Security Feature Request: placeholders which explicitly prevent markdown injection

[furnivall]

Hi there,
At current, placeholders are able to be transformed into markdown if they are populated as such.

e.g. if you send [link](dodgy-link here) into ((your-placeholder-here)) it will render in your email.

This presents a compelling opportunity for an adversarial attacker to utilise gov notify's relative respectability as a phishing vector which both appears legitimate and gets through spam filters.

A potential suggestion would be to have specific fields that are populated in user input denoted within the template using some type of new syntax (e.g. ({safe-placeholder})) which gives protection at the template level.

Gov notify could then choose to not send that email, throw an error or even alert the responsible template holder.

It would also allow your team to spot adversarial behaviour patterns via logging.

Hope this is helpful.

[quis]

Hi @furnivall, thanks for writing this up.

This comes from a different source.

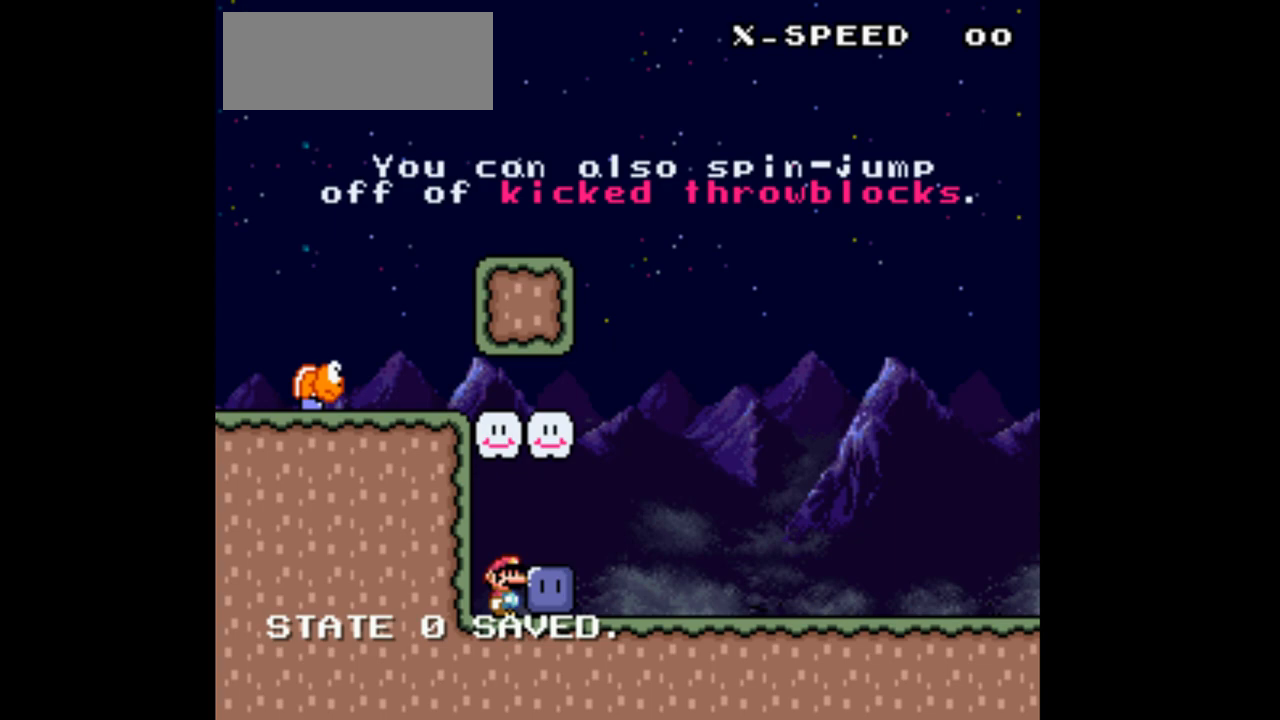
{"buttons": ["DPAD_UP"], "events": [[100, "Y", "down"], [200, "DPAD_UP", "down"], [467, "Y", "up"]]}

It’s not documented, but you can use the code syntax in Markdown to effectively mark a block of text as ‘unsafe’.

For example

```
hello [link](dodgy-link here)
```

will render as-is, without the link being converted to HTML. We are probably going to document this explicitly and make sure it continues to be supported in the future.

You would still need to escape the content if you wanted to put it inside some other Markdown, for example a heading:

# Hello ((name))

[furnivall]

@quis - that's a great wee solution. If you could let me know when the documentation change happens I'd be grateful for informing the non-techies!